Dataset records:

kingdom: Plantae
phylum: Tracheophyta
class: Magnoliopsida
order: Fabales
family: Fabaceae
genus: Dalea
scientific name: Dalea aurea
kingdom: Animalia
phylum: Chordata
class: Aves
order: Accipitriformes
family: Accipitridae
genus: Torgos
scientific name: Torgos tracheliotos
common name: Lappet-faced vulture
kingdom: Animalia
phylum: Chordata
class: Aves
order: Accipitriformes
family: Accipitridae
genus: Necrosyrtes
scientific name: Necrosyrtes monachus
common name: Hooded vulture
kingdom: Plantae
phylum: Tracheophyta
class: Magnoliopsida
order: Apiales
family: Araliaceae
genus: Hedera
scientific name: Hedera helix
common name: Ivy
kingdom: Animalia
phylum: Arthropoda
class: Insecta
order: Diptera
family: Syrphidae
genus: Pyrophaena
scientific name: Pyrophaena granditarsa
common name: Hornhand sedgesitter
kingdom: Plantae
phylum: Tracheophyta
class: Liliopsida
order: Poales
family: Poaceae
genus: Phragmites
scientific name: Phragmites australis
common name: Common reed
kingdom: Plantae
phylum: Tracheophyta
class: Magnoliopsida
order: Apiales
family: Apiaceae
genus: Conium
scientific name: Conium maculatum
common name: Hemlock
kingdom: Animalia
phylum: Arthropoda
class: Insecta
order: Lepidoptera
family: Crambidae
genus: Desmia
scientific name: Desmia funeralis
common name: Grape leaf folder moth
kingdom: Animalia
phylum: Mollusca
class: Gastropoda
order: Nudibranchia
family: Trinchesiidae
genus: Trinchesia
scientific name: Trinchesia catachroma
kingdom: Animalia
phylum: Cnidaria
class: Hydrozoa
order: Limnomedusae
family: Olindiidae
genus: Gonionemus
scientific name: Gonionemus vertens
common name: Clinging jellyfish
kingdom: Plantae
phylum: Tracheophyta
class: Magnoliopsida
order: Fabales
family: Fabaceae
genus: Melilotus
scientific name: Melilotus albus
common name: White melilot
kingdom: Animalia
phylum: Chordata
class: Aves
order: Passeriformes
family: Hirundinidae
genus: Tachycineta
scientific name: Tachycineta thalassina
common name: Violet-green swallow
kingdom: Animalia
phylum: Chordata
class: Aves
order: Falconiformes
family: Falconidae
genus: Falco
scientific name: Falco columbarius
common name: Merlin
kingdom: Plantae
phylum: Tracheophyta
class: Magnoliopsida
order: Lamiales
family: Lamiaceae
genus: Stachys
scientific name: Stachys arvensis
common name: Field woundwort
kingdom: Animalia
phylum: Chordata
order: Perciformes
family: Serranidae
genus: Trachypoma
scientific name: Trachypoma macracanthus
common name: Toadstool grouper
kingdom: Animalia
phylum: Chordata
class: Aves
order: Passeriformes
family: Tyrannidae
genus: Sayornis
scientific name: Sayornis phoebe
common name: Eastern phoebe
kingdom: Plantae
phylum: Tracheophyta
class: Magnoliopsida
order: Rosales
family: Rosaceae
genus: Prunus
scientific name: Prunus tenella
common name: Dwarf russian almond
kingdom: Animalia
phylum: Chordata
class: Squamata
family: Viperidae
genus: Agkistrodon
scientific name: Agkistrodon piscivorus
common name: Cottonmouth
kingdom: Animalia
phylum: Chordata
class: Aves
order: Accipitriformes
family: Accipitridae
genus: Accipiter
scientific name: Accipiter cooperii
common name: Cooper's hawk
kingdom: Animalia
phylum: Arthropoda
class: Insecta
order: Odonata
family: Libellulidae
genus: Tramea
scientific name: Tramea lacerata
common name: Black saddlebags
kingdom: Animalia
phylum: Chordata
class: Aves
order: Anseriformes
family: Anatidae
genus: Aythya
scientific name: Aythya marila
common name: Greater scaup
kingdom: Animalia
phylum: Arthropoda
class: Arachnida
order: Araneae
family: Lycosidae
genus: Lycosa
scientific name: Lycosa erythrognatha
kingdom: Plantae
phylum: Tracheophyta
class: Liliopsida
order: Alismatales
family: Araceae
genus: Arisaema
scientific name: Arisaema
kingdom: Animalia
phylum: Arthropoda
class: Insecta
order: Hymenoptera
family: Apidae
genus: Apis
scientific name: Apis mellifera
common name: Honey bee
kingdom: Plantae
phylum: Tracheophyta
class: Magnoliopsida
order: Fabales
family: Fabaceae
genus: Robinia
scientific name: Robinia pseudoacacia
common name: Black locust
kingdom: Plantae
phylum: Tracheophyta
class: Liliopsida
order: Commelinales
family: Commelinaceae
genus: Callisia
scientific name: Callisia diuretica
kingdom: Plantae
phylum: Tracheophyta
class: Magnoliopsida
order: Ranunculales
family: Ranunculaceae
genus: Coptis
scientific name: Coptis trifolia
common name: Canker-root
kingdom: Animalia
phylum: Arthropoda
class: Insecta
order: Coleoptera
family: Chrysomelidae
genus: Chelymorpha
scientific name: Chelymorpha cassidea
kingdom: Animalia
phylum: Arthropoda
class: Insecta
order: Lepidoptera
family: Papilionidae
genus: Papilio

#### PROBLEM STATEMENT
Rewrite the data above, swapping every "common name" for "vernacular name" and leaving everything else as it is.

#### SOLUTION
kingdom: Plantae
phylum: Tracheophyta
class: Magnoliopsida
order: Fabales
family: Fabaceae
genus: Dalea
scientific name: Dalea aurea
kingdom: Animalia
phylum: Chordata
class: Aves
order: Accipitriformes
family: Accipitridae
genus: Torgos
scientific name: Torgos tracheliotos
vernacular name: Lappet-faced vulture
kingdom: Animalia
phylum: Chordata
class: Aves
order: Accipitriformes
family: Accipitridae
genus: Necrosyrtes
scientific name: Necrosyrtes monachus
vernacular name: Hooded vulture
kingdom: Plantae
phylum: Tracheophyta
class: Magnoliopsida
order: Apiales
family: Araliaceae
genus: Hedera
scientific name: Hedera helix
vernacular name: Ivy
kingdom: Animalia
phylum: Arthropoda
class: Insecta
order: Diptera
family: Syrphidae
genus: Pyrophaena
scientific name: Pyrophaena granditarsa
vernacular name: Hornhand sedgesitter
kingdom: Plantae
phylum: Tracheophyta
class: Liliopsida
order: Poales
family: Poaceae
genus: Phragmites
scientific name: Phragmites australis
vernacular name: Common reed
kingdom: Plantae
phylum: Tracheophyta
class: Magnoliopsida
order: Apiales
family: Apiaceae
genus: Conium
scientific name: Conium maculatum
vernacular name: Hemlock
kingdom: Animalia
phylum: Arthropoda
class: Insecta
order: Lepidoptera
family: Crambidae
genus: Desmia
scientific name: Desmia funeralis
vernacular name: Grape leaf folder moth
kingdom: Animalia
phylum: Mollusca
class: Gastropoda
order: Nudibranchia
family: Trinchesiidae
genus: Trinchesia
scientific name: Trinchesia catachroma
kingdom: Animalia
phylum: Cnidaria
class: Hydrozoa
order: Limnomedusae
family: Olindiidae
genus: Gonionemus
scientific name: Gonionemus vertens
vernacular name: Clinging jellyfish
kingdom: Plantae
phylum: Tracheophyta
class: Magnoliopsida
order: Fabales
family: Fabaceae
genus: Melilotus
scientific name: Melilotus albus
vernacular name: White melilot
kingdom: Animalia
phylum: Chordata
class: Aves
order: Passeriformes
family: Hirundinidae
genus: Tachycineta
scientific name: Tachycineta thalassina
vernacular name: Violet-green swallow
kingdom: Animalia
phylum: Chordata
class: Aves
order: Falconiformes
family: Falconidae
genus: Falco
scientific name: Falco columbarius
vernacular name: Merlin
kingdom: Plantae
phylum: Tracheophyta
class: Magnoliopsida
order: Lamiales
family: Lamiaceae
genus: Stachys
scientific name: Stachys arvensis
vernacular name: Field woundwort
kingdom: Animalia
phylum: Chordata
order: Perciformes
family: Serranidae
genus: Trachypoma
scientific name: Trachypoma macracanthus
vernacular name: Toadstool grouper
kingdom: Animalia
phylum: Chordata
class: Aves
order: Passeriformes
family: Tyrannidae
genus: Sayornis
scientific name: Sayornis phoebe
vernacular name: Eastern phoebe
kingdom: Plantae
phylum: Tracheophyta
class: Magnoliopsida
order: Rosales
family: Rosaceae
genus: Prunus
scientific name: Prunus tenella
vernacular name: Dwarf russian almond
kingdom: Animalia
phylum: Chordata
class: Squamata
family: Viperidae
genus: Agkistrodon
scientific name: Agkistrodon piscivorus
vernacular name: Cottonmouth
kingdom: Animalia
phylum: Chordata
class: Aves
order: Accipitriformes
family: Accipitridae
genus: Accipiter
scientific name: Accipiter cooperii
vernacular name: Cooper's hawk
kingdom: Animalia
phylum: Arthropoda
class: Insecta
order: Odonata
family: Libellulidae
genus: Tramea
scientific name: Tramea lacerata
vernacular name: Black saddlebags
kingdom: Animalia
phylum: Chordata
class: Aves
order: Anseriformes
family: Anatidae
genus: Aythya
scientific name: Aythya marila
vernacular name: Greater scaup
kingdom: Animalia
phylum: Arthropoda
class: Arachnida
order: Araneae
family: Lycosidae
genus: Lycosa
scientific name: Lycosa erythrognatha
kingdom: Plantae
phylum: Tracheophyta
class: Liliopsida
order: Alismatales
family: Araceae
genus: Arisaema
scientific name: Arisaema
kingdom: Animalia
phylum: Arthropoda
class: Insecta
order: Hymenoptera
family: Apidae
genus: Apis
scientific name: Apis mellifera
vernacular name: Honey bee
kingdom: Plantae
phylum: Tracheophyta
class: Magnoliopsida
order: Fabales
family: Fabaceae
genus: Robinia
scientific name: Robinia pseudoacacia
vernacular name: Black locust
kingdom: Plantae
phylum: Tracheophyta
class: Liliopsida
order: Commelinales
family: Commelinaceae
genus: Callisia
scientific name: Callisia diuretica
kingdom: Plantae
phylum: Tracheophyta
class: Magnoliopsida
order: Ranunculales
family: Ranunculaceae
genus: Coptis
scientific name: Coptis trifolia
vernacular name: Canker-root
kingdom: Animalia
phylum: Arthropoda
class: Insecta
order: Coleoptera
family: Chrysomelidae
genus: Chelymorpha
scientific name: Chelymorpha cassidea
kingdom: Animalia
phylum: Arthropoda
class: Insecta
order: Lepidoptera
family: Papilionidae
genus: Papilio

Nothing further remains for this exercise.